Squeezing a fitness regime into her schedule seemed impossible, if not a little selfish.

So the accountant mentally rolled her eyes when Genmar's vice president for operations, Marcia Kull, appeared at her desk last year, suggesting that Warren volunteer for a pilot fitness program that the Melpomene Institute was starting at Genmar. Classes would be held at noon on Fridays for 12 weeks at the downtown Minneapolis office.

"I've got three kids and a dog," wailed Warren, 37. "My life doesn't offer a whole lot of time for an exercise class."

But Warren wanted to lose weight. And she had been feeling sluggish. She cautiously signed up. Today, she says the program changed her life.

"Women need permission to do things for themselves," Kull said. "Exercise is one of those things. It's not like getting your kids up every morning or making dinner every night. It's optional. And optional activities -- especially one that is so personal -- tend to get pushed aside."

Exercise ingenuity

Starting a fitness program is hard enough. Sticking with it is worse. And Susan Hadley, Melpomene's program director, knew that was doubly true for her target audience: inactive working women.

"Cindy is Exhibit A," Hadley said. "Exercise was foreign to her. It wasn't even on her radar screen. Intellectually, she and many other women know that they should be exercising. But they were reticent or shy or were afraid of making fools of themselves."

And, if fitness trainer Sandra Swami had walked into that first session at Genmar looking like some skinny, 22-year-old aerobics nazi, Warren and her co-workers might have bolted from the room. But Swami, a personal trainer at the Sweatshop in St. Paul, was a 40-year-old mother of three with a stocky build.

"People could say, 'Gee, she looks like me,'" Kull said. "She's so real and was a great cheerleader. Little victories were incredibly important. She didn't expect anybody to go run a marathon, but if you climbed an extra flight of stairs a day, that was great."

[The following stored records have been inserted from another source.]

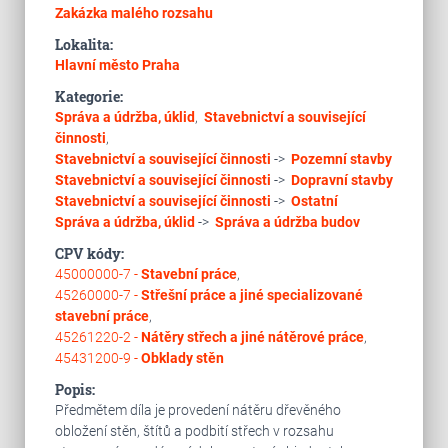
Zakázka malého rozsahu
Lokalita:
Hlavní město Praha
Kategorie:
Správa a údržba, úklid
,
Stavebnictví a související
činnosti
,
Stavebnictví a související činnosti
->
Pozemní stavby
Stavebnictví a související činnosti
->
Dopravní stavby
Stavebnictví a související činnosti
->
Ostatní
Správa a údržba, úklid
->
Správa a údržba budov
CPV kódy:
45000000-7 -
Stavební práce
,
45260000-7 -
Střešní práce a jiné specializované
stavební práce
,
45261220-2 -
Nátěry střech a jiné nátěrové práce
,
45431200-9 -
Obklady stěn
Popis:
Předmětem díla je provedení nátěru dřevěného
obložení stěn, štítů a podbití střech v rozsahu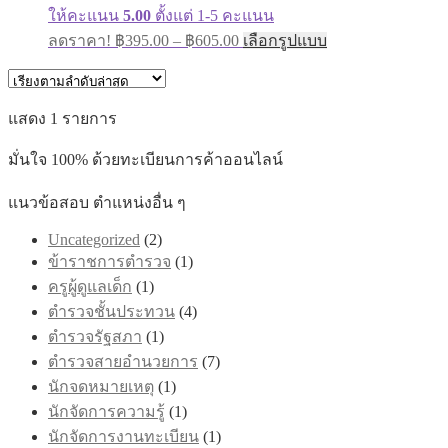
ให้คะแนน
5.00
ตั้งแต่ 1-5 คะแนน
Price
This
ลดราคา!
฿
395.00
–
฿
605.00
เลือกรูปแบบ
range:
product
has
฿395.00
multiple
through
variants.
แสดง 1 รายการ
฿605.00
The
options
มั่นใจ 100% ด้วยทะเบียนการค้าออนไลน์
may
be
chosen
แนวข้อสอบ ตำแหน่งอื่น ๆ
on
the
Uncategorized
(2)
product
ข้าราชการตำรวจ
(1)
page
ครูผู้ดูแลเด็ก
(1)
ตำรวจชั้นประทวน
(4)
ตำรวจรัฐสภา
(1)
ตำรวจสายอำนวยการ
(7)
นักจดหมายเหตุ
(1)
นักจัดการความรู้
(1)
นักจัดการงานทะเบียน
(1)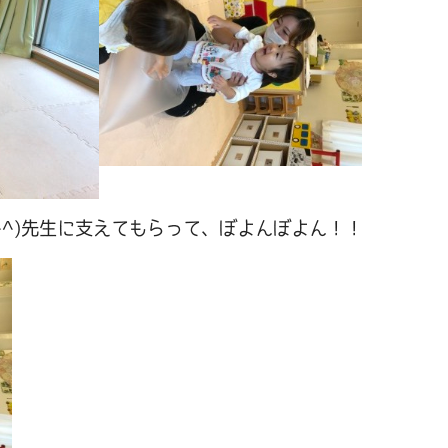
^^)先生に支えてもらって、ぼよんぼよん！！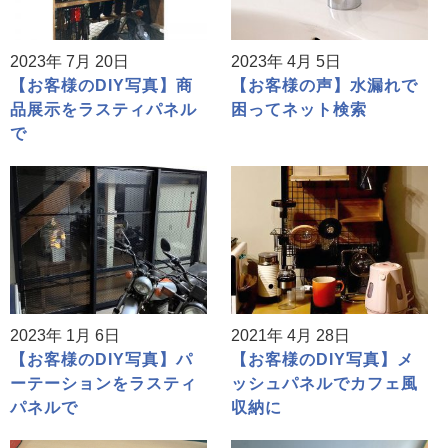
2023年 7月 20日
2023年 4月 5日
【お客様のDIY写真】商
【お客様の声】水漏れで
品展示をラスティパネル
困ってネット検索
で
2023年 1月 6日
2021年 4月 28日
【お客様のDIY写真】パ
【お客様のDIY写真】メ
ーテーションをラスティ
ッシュパネルでカフェ風
パネルで
収納に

Flash back to 1997. The Cigna Corp. in Philadelphia had hired Melpomene, a St. Paul nonprofit group known nationally for its research into women's health and fitness, to find out why female employees didn't use the company gym. Like many health-conscious corporations, Cigna had invested a bundle in a slick on-site exercise center. It was gorgeous, cheap and convenient. Men used it. Most women didn't.

They had their reasons, Melpomene learned. Unlike their male colleagues, most female employees didn't have wash-and-dry hair. Wiggling a damp body into pantyhose and slathering makeup on a misty face was miserable.

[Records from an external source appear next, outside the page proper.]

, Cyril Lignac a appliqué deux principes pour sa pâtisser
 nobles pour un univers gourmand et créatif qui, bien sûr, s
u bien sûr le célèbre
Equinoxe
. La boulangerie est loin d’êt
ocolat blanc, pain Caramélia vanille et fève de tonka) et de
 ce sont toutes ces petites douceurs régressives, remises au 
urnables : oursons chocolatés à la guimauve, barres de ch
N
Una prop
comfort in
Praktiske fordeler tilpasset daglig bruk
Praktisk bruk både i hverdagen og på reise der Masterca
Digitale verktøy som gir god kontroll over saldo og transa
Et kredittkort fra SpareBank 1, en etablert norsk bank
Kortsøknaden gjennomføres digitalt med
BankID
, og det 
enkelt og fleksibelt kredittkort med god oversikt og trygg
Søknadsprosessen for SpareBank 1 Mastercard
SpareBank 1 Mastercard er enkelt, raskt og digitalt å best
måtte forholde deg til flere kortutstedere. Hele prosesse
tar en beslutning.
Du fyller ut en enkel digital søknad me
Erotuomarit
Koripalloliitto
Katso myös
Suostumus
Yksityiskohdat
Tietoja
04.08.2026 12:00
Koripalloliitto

After years of inactivity, the women were embarrassed to have co-workers, especially men, watch them work out. They knew that their managers became miffed if employees spent too much time away from their desks. Add to that family commitments and long commutes.

"Many were single moms. That was an added disadvantage for them," said Melpomene founder and CEO Judy Mahle Lutter. Flexible work hours didn't help much. Women could start and finish their workdays early but they still had to negotiate -- and pay for -- any extra hours their kids spent in day care.

Taking all that into account, and with a three-year grant from the Blue Cross and Blue Shield Foundation of Minnesota, Hadley and other staff members developed the 12-week program called "Taking Time to Move." Kull promoted the program at Genmar, which was one of four test sites.

The program stresses a healthy diet, stress management and increasing activity levels at work and home.

"Years ago, we were told that everybody should exercise three times a week for 30 minutes," Hadley said. "Until recently, we thought that had to be at one setting. Now we know it can be spread throughout the day."